The Koje-based shipyard is ahead of Hyundai Heavy Industries and DSME in winning newbuilding orders, as the domestic rivals are said to have achieved only slightly more than one-third of their sales targets. HHI is aiming for $15.9bn in fresh orders this year, while DSME’s order target is $8.37bn.

This week alone, SHI has landed two newbuildings contracts worth around $1.55bn.

In addition to sealing an order for six 23,000-teu containership newbuildings from Taiwanese liner company Evergreen Marine Corp, it scored an order for 10 LNG-fuelled aframax tankers from South Korean shipowner Sinokor Merchant Marine.

The contract value of Evergreen’s scrubber-fitted ultra-large boxship newbuildings is estimated to be around $1.76bn, based on an expected price tag of between $150m and $160m per ship.

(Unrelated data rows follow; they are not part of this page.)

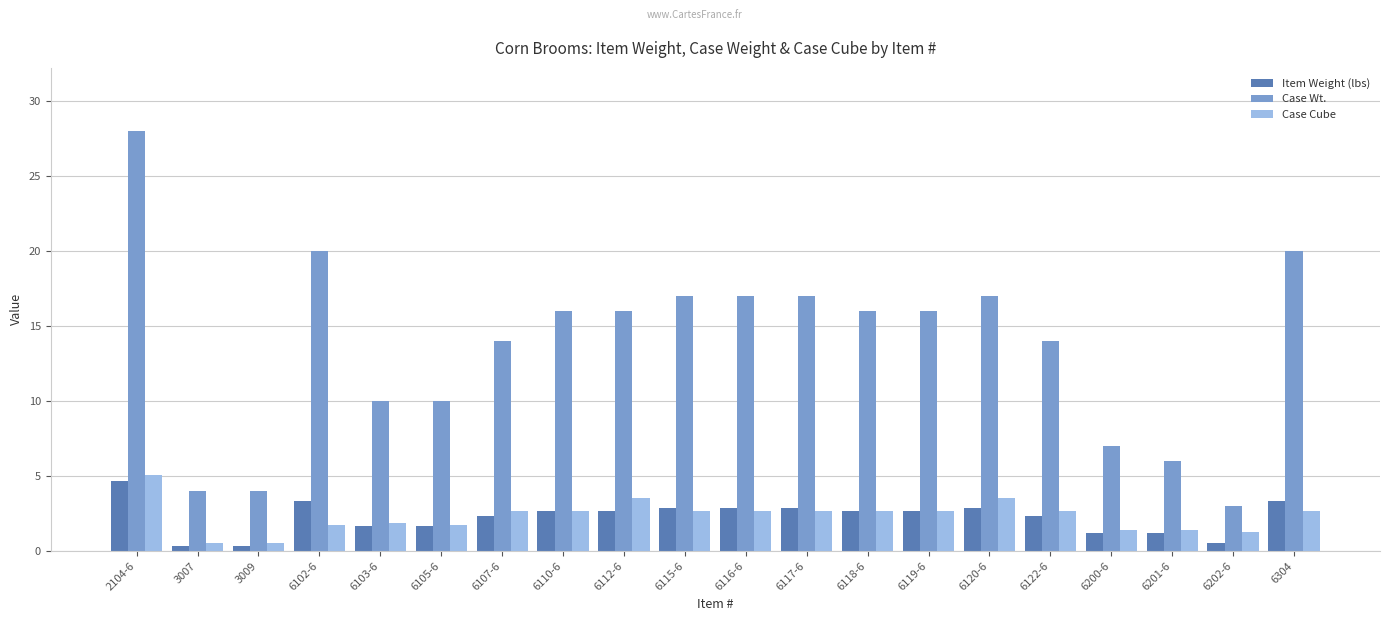

Between 6103-6 and 6112-6, which series saw the biggest shift?

Case Wt.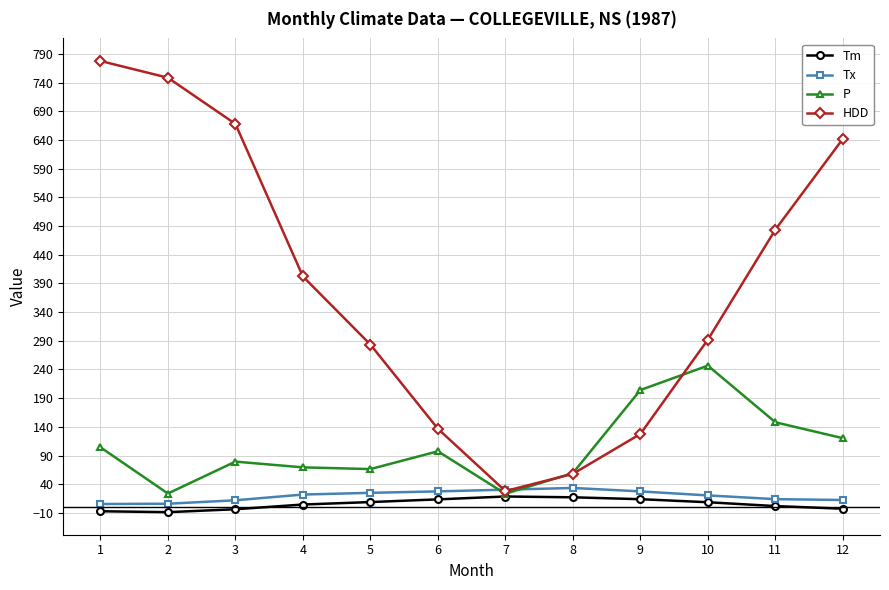

Count the number of categories in the chart.

12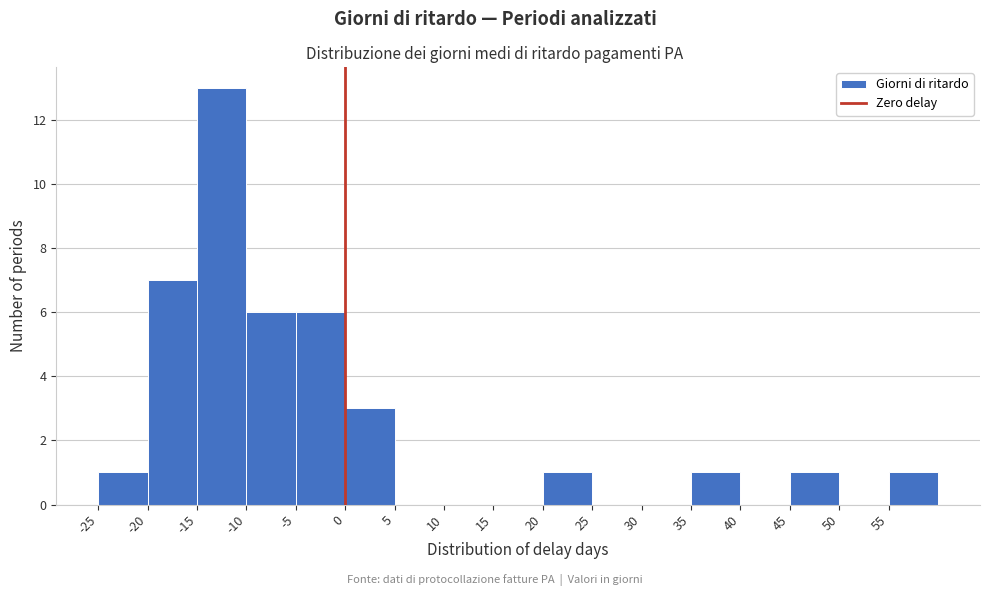

How tall is the bar that spans 45 to 50 on the x-axis? The values are not printed on the chart, so give them approximately, as read against the axis.

1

The order for Sinokor’s crude carriers is worth around $620m.

With this week's newbuildings included, SHI has won deals worth $5.15bn so far this year, reaching 66% of its annual order target. The group has also won orders for 11 LNG carriers, one special-purpose ship, a floating production, storage and offloading vessel, two suezmax tankers, a pair of aframax tankers and one MR product carrier.